Cay-ı dikkat bir hal Türk milleti anasırı İslâmiyet içinde en kesretli olduğu halde, dünyanın her tarafında olan Türkler ise Müslüman’dır. Müslümanlıktan çıkan veya Müslüman olmayan Türkler, Türklükten de çıkmışlardır. Türkler sair unsurlar gibi Müslim ve Gayri Müslim olarak iki kısıma inkişam etmemiştir. Hâlbuki küçük unsurlar bile hem Müslim, hem Gayri Müslim iki kısımdır.
Ey Türk kardeş bilhassa sen dikkat et, senin milliyetin İslâ¬miyet’le imtizaç etmiş, ondan tefriki kabil değil, Tefrik edersen mahvsın. Bütün mazideki mefahirin İslâmiyet defterine geçmiş. Bu mefahir zemin yüzünde hiç bir kuvvetle silinmediği halde, sen şeytanların vesveseleriyle, desiseleriyle o mefahiri kalbinden silme” (S. Nursi, Mektubat).

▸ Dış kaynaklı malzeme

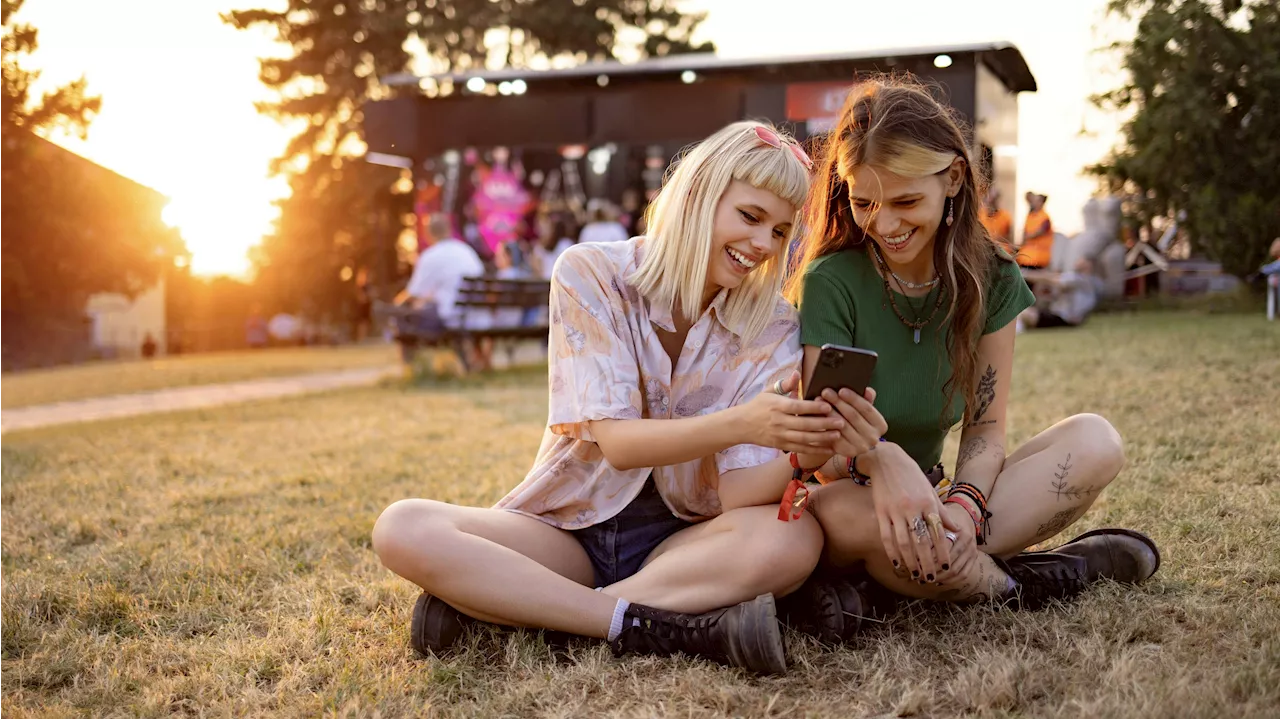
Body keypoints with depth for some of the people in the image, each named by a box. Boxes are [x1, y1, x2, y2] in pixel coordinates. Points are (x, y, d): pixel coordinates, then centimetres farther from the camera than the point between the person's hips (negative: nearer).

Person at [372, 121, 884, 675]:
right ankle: (645, 624, -29)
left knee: (794, 538, -32)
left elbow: (739, 493, -12)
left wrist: (806, 455, -35)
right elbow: (615, 441, -18)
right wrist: (738, 423, -35)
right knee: (403, 529, -26)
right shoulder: (589, 275, -8)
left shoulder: (772, 329, -3)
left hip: (682, 543, 2)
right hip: (565, 527, -1)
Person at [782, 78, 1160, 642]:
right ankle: (1016, 584, -16)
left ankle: (870, 586, -26)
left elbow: (985, 431, -5)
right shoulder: (831, 282, -13)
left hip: (928, 491, 5)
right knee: (841, 515, -42)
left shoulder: (990, 280, -1)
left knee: (1095, 442, -18)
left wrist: (963, 504, -28)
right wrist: (879, 459, -42)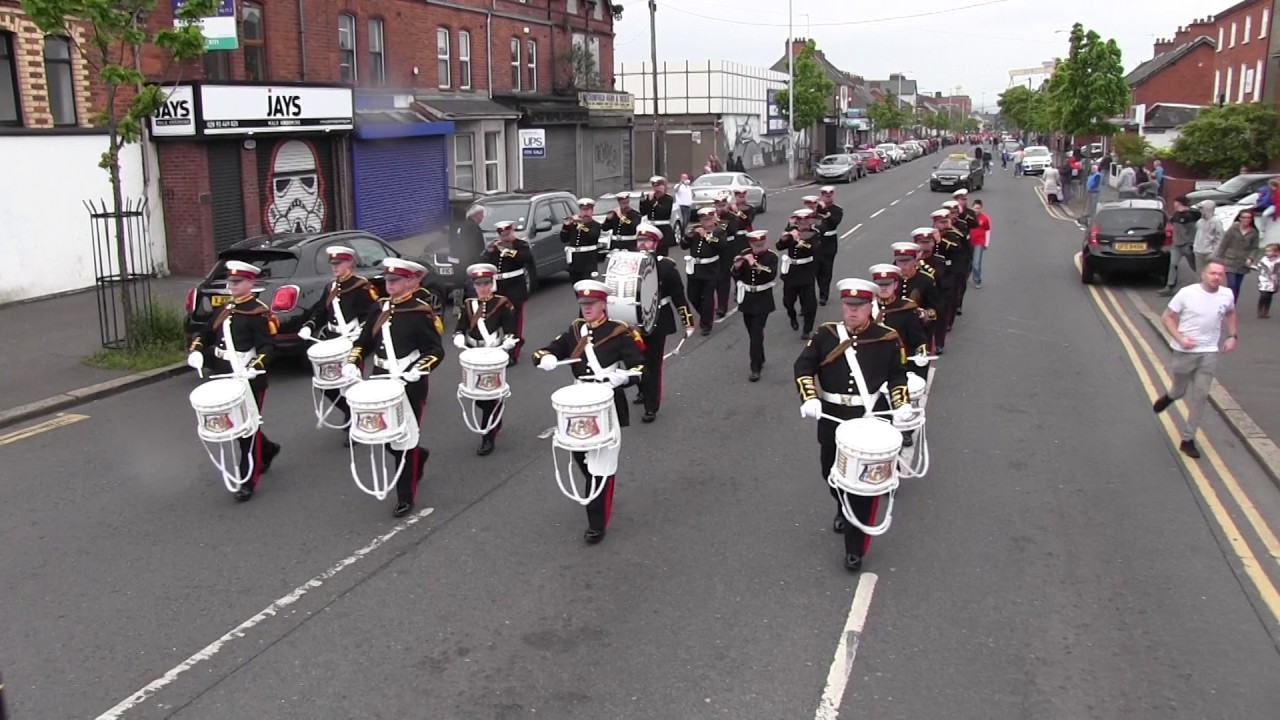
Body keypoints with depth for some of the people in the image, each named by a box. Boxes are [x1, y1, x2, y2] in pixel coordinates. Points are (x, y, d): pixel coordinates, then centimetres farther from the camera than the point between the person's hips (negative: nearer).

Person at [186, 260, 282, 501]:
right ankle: (267, 449, 41)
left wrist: (256, 368, -32)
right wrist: (195, 351, -1)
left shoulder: (258, 311, -11)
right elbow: (207, 334, 18)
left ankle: (249, 481, 4)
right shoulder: (225, 309, 13)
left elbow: (267, 346, -17)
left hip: (249, 380, -8)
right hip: (224, 378, 8)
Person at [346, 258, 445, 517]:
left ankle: (405, 497, 11)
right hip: (381, 380, 7)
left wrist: (419, 370, -28)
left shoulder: (420, 312, -12)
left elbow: (436, 351, -13)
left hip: (410, 384, -7)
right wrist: (353, 363, -2)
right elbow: (364, 341, 13)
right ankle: (418, 456, 42)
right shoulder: (380, 308, 7)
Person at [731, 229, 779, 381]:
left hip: (762, 301, -4)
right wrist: (737, 266, -22)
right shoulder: (744, 254, -1)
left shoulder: (771, 257, -10)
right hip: (747, 300, 4)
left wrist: (754, 263, -31)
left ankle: (756, 368, -9)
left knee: (756, 333, -11)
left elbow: (771, 275, -26)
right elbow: (736, 276, -1)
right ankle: (760, 360, 34)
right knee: (752, 332, 14)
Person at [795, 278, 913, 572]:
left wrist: (901, 404, -8)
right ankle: (844, 511, 51)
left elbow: (897, 375, 7)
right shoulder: (825, 334, -1)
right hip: (832, 418, 2)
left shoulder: (887, 338, -2)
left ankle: (855, 548, 6)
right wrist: (809, 398, -17)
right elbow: (804, 366, -2)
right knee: (832, 473, 19)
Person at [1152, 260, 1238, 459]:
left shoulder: (1227, 296, 0)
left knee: (1200, 396, 0)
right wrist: (1179, 338, -19)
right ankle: (1169, 396, 51)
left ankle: (1188, 440, 9)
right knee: (1180, 390, 12)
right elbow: (1167, 316, -6)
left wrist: (1232, 336, 10)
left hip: (1209, 354, 2)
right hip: (1185, 352, -2)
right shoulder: (1187, 293, -12)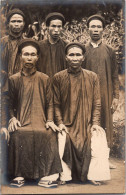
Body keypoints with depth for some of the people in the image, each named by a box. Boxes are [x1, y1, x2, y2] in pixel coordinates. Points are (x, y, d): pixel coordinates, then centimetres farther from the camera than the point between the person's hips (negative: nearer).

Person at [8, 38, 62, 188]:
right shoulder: (14, 79, 12)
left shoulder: (44, 79, 12)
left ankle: (47, 175, -24)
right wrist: (12, 118, -5)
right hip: (21, 122, 0)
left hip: (40, 120, 0)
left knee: (48, 133, -33)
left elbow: (49, 103, 11)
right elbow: (11, 103, 13)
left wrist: (50, 120, -4)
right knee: (18, 134, -34)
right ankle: (19, 174, -23)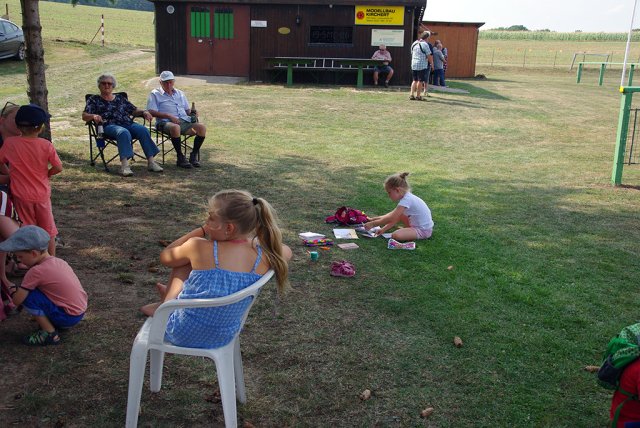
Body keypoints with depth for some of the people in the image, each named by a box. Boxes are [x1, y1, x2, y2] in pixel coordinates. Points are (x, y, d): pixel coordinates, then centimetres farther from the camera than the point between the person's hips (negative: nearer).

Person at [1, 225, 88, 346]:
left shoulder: (36, 271, -18)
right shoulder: (60, 262, 5)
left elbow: (17, 300, -13)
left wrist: (13, 290, 10)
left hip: (68, 317, -9)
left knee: (27, 296, -11)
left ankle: (50, 334, -4)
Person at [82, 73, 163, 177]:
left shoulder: (120, 98, 29)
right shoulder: (94, 100, 21)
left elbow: (134, 111, 26)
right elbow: (84, 116, 10)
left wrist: (144, 112, 3)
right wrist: (94, 116, -14)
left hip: (128, 123, 3)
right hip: (109, 126, -3)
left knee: (143, 130, -30)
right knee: (124, 132, -40)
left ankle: (151, 161, -35)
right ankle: (124, 164, -52)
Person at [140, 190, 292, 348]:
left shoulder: (199, 248, -24)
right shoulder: (263, 255, -15)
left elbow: (165, 257, -1)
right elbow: (286, 252, 11)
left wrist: (201, 230, -1)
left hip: (183, 334, -4)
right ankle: (173, 296, 51)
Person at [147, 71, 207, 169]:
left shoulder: (180, 94, 28)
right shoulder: (155, 94, 12)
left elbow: (187, 110, 30)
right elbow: (152, 112, -2)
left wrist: (193, 113, 4)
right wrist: (169, 116, -14)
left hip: (185, 121, 5)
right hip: (166, 122, -5)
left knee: (202, 127, -22)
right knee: (175, 127, -41)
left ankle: (194, 155, -11)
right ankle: (180, 157, -28)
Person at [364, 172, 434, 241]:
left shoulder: (406, 200, -23)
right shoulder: (407, 197, 6)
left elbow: (391, 219, -23)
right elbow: (395, 218, 11)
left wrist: (372, 224, -16)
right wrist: (383, 229, 5)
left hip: (423, 231, -10)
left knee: (395, 235, -24)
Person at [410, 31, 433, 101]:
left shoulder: (414, 43, 11)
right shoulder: (424, 44, -12)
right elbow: (429, 56, -10)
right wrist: (432, 63, 4)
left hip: (413, 65, 7)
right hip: (422, 65, -7)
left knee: (415, 80, 13)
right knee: (420, 81, 0)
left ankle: (411, 95, 8)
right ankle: (418, 96, 2)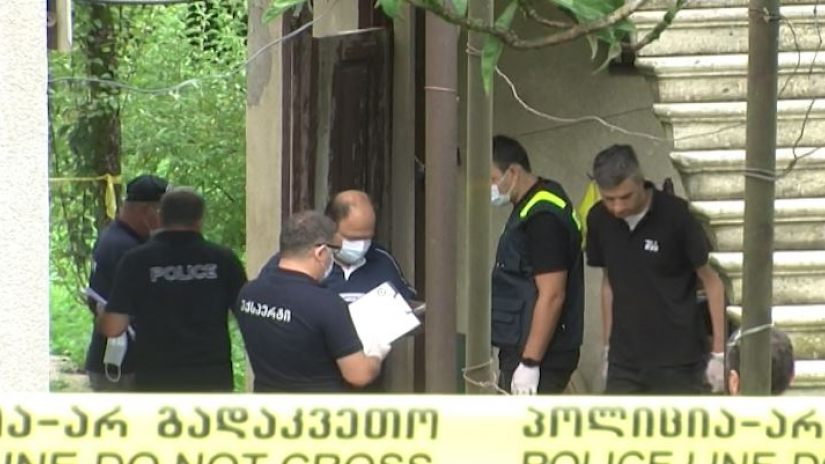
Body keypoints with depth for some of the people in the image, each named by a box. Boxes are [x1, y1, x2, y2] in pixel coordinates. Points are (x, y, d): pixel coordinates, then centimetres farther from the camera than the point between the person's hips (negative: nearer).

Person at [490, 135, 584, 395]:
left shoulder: (543, 217, -18)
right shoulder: (529, 208, 14)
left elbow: (552, 295, -23)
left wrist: (529, 362, -23)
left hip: (539, 354, -10)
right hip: (521, 349, 10)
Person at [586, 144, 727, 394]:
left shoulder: (675, 216, -14)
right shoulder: (599, 220, 0)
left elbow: (711, 281, -8)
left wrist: (720, 353, -10)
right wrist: (608, 346, 15)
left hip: (678, 360, -5)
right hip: (625, 361, 5)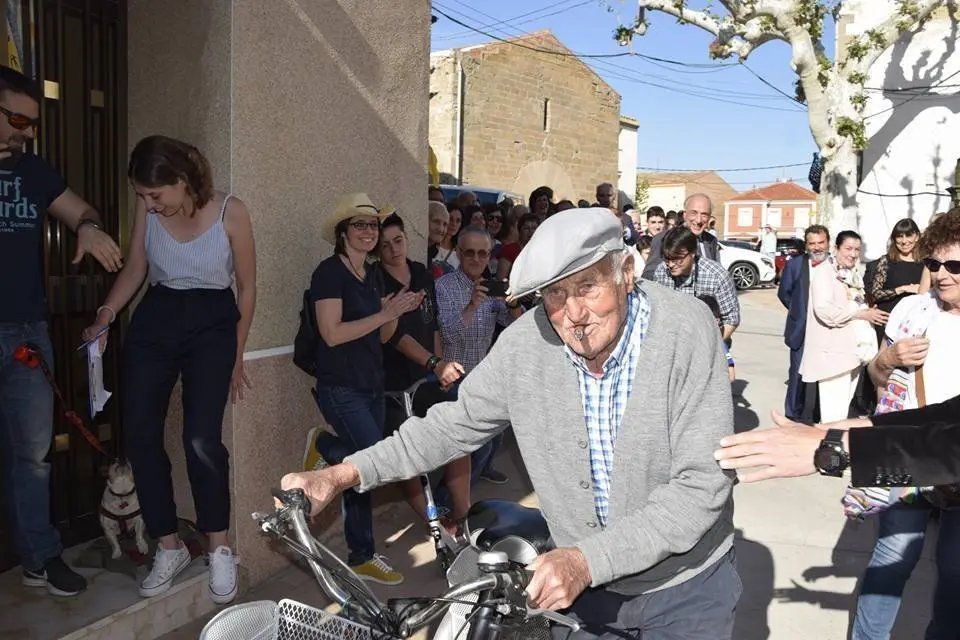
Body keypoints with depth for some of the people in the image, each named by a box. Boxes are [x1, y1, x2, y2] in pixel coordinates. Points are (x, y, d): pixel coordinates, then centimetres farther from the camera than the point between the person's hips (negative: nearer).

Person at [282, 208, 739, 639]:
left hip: (685, 584, -2)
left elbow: (701, 484, -24)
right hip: (580, 581, 2)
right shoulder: (526, 342, -14)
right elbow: (456, 424, -2)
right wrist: (341, 475, -9)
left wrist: (588, 559, -31)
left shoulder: (686, 329, -23)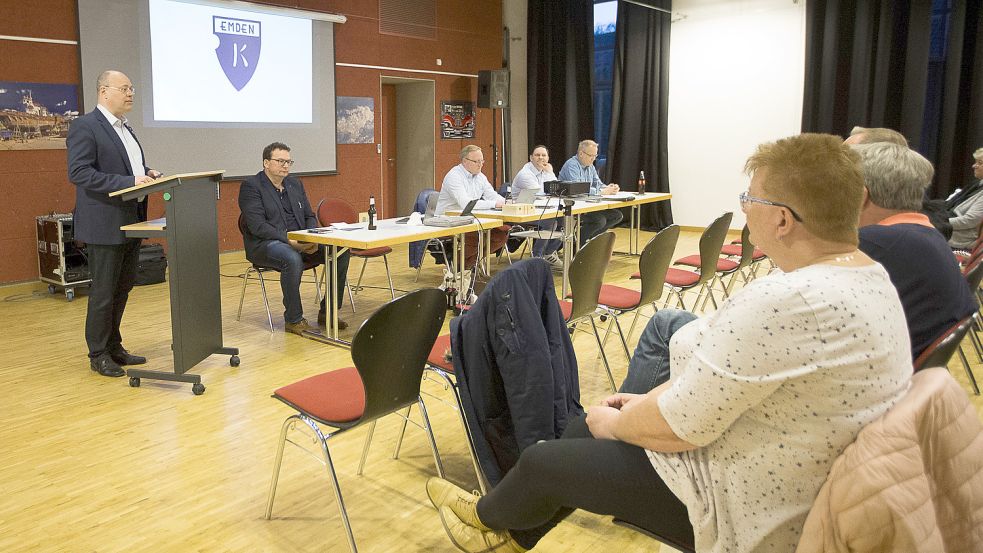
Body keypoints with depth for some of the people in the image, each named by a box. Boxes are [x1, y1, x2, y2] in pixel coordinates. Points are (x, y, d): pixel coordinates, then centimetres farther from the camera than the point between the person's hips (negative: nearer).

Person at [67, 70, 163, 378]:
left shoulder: (125, 128, 16)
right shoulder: (84, 127, -10)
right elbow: (79, 173, -19)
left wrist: (148, 174, 2)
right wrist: (129, 182, -25)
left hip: (131, 224, 8)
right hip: (105, 225, -8)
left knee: (122, 289, 14)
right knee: (103, 292, 1)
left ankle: (113, 346, 27)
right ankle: (98, 355, 14)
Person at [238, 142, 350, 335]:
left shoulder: (295, 184, 16)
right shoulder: (251, 186, -5)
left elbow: (310, 217, 16)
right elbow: (257, 226, -15)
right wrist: (289, 241, -23)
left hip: (300, 242, 7)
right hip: (264, 245, -7)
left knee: (340, 251, -13)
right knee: (293, 259, -38)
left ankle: (327, 311, -4)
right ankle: (293, 320, -22)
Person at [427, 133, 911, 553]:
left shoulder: (786, 302, -33)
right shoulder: (869, 274, 0)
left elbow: (677, 426, -26)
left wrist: (614, 423, -5)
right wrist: (647, 400, 6)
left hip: (746, 512, -9)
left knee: (541, 461, 8)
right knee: (589, 423, 19)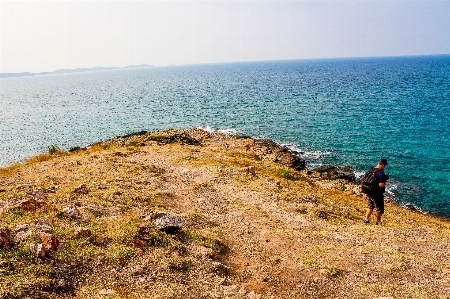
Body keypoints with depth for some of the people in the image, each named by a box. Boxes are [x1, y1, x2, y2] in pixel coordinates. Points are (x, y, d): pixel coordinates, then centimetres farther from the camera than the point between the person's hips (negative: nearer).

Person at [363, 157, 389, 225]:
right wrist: (386, 182, -10)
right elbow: (381, 185, -28)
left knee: (370, 206, 25)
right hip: (377, 194, -7)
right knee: (379, 209, 12)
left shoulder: (370, 170, 1)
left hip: (368, 193, 7)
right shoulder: (381, 173, -23)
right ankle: (378, 222, 25)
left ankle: (366, 219, 25)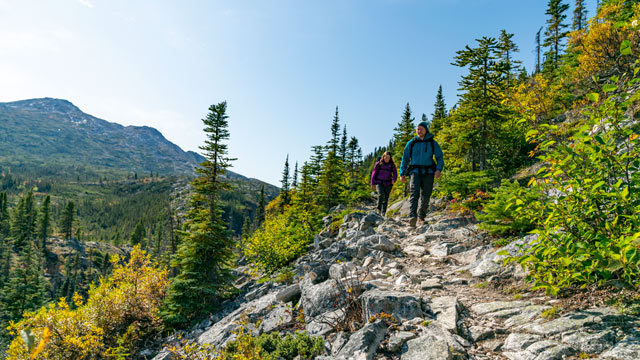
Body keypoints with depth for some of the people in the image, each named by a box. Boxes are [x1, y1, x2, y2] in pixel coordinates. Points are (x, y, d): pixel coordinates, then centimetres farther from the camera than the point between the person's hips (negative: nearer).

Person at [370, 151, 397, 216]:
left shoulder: (392, 165, 2)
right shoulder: (379, 164, -1)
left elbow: (395, 173, -3)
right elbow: (374, 173, 3)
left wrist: (393, 180, -25)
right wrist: (372, 184, 1)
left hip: (388, 184, 2)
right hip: (379, 182, -2)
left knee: (386, 198, 0)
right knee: (381, 194, -23)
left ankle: (383, 213, 9)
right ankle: (379, 209, -5)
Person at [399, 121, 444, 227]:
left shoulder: (432, 143, 8)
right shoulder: (411, 143, 10)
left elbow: (440, 157, 8)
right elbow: (405, 158, 14)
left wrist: (439, 169, -11)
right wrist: (402, 173, 7)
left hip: (428, 172, 1)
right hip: (415, 171, -1)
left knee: (425, 197, 2)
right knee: (414, 192, -21)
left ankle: (421, 217, 21)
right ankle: (412, 217, -34)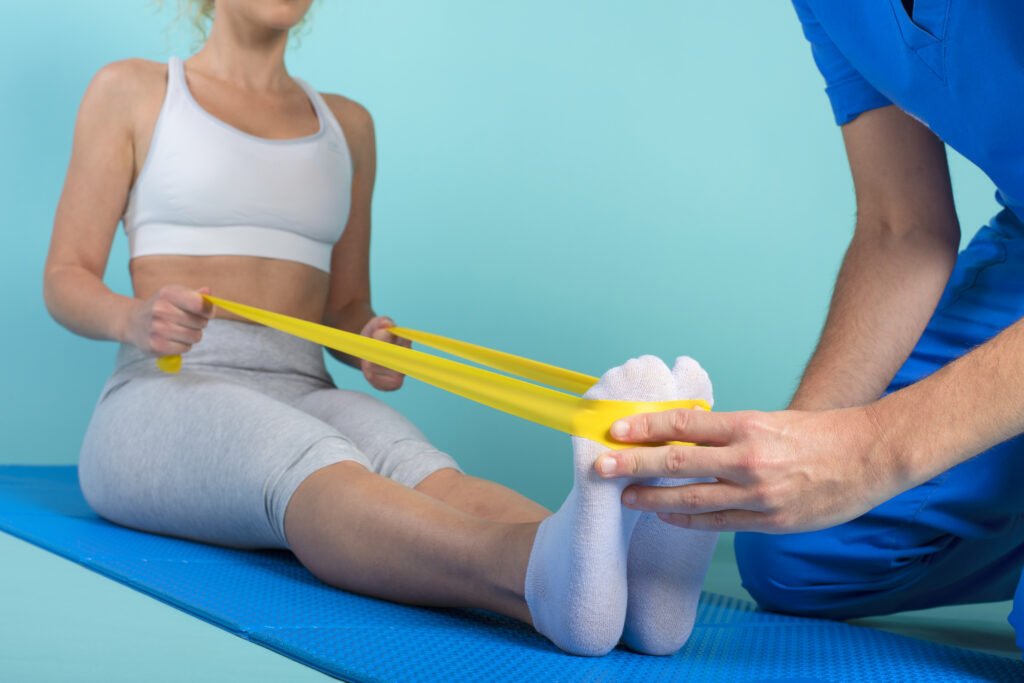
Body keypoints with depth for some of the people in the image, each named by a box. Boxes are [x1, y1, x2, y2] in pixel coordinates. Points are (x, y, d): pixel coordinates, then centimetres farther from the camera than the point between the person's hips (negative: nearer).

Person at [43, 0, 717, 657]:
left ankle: (631, 566, -65)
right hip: (165, 400, -3)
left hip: (306, 399, 3)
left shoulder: (347, 124, 22)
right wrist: (134, 319, -16)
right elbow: (66, 280, 8)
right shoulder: (130, 92, 12)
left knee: (419, 470, -33)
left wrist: (374, 343, -3)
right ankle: (550, 574, -69)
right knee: (310, 467, -38)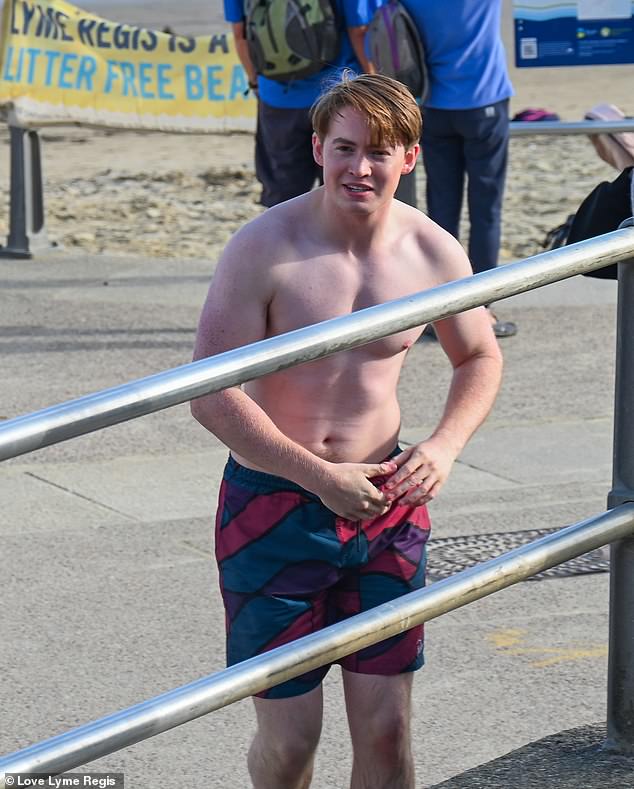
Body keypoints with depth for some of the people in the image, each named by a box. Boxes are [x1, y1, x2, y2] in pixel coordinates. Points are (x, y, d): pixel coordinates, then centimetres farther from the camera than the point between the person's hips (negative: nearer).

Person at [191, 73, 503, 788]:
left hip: (386, 504, 3)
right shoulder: (265, 248, -16)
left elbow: (480, 359, 15)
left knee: (386, 728, 4)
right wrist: (320, 476, -21)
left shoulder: (432, 252, -3)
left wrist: (444, 446, -4)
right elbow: (210, 396, -17)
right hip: (274, 507, -3)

Gerçekten de Said-i Nursi Hazretlerinin kendisi Kürt kökenli olmasına rağmen, Türkler için telaffuz ettiği bu övgü dolu sözler, bizlere necip milletimizin kıymetini bilmemizi ortaya koyması açısından çok mühim bir yer teşkil eder. Hakeza İstiklal Marşı Şairimiz Mehmet Akif Ersoy’da Arnavut asıllı olmasına rağmen, o da Türk milleti için şöyle demiştir;
“Bir zamanlar biz de millet, hem nasıl milletmişiz Gelmişiz dünyaya milliyet nedir öğretmişiz!”
İşte Akif’in bu şiiriyle Türklük böyle mana kazanır. Milliyet anlayışımızın kuru cihangirlik davası olmadığının delilidir bu sözler. Bir kere Türkler İslâm’a köle olmakla et ve tırnak misali hem ruhen hem de madden kaynaşarak müspet milliyetin doruğuna ulaşmıştır.
Anlaşılan bütün bu kıymetli âlimlerin dilinde yankılanan Türkler, tarihi süreç içerisinde üç kıtada âleme nizam götürme ülküsünü kimliğine yakışır bir şekilde rol oynayıp yediden yetmişe herkese milliyet nedir öğretmiştir. İslâmiyet öncesi Türklüğün cihan hâkimiyeti mefkûresi İslâmiyet’i kabul etmesiyle birlikte İ’lây-ı Kelimetullah için âleme nizam vermek idealine dönüşüp, Türklük daha da yeni bir veçheye kavuşmuştur. İyi ki de böyle bir veçheye bürünmüş, bu sayede Türkler İslâmiyet’e hadim (hizmetkâr) olmuş, dün de, bugün de ve yarın da bu hadimiyetiyle payidar kalacağına ümit varız. Her ne kadar ara sıra ırkçılık vebası bizim topraklarımıza uğrasa da asla amaçlarına ulaşamayacaklardır. Öyle inanıyorum ki bugün Türklüğü içte ve dışta maraz kavram haline getirme çabaları milletimizin o derin ferasetiyle son bulacaktır. İşte bu milletin derin ferasetiyle birlikte Türklük kavramı ayrıştırıcı değil birleştirici bir değer olarak yoluna devam edeceğine inancımız tamdır.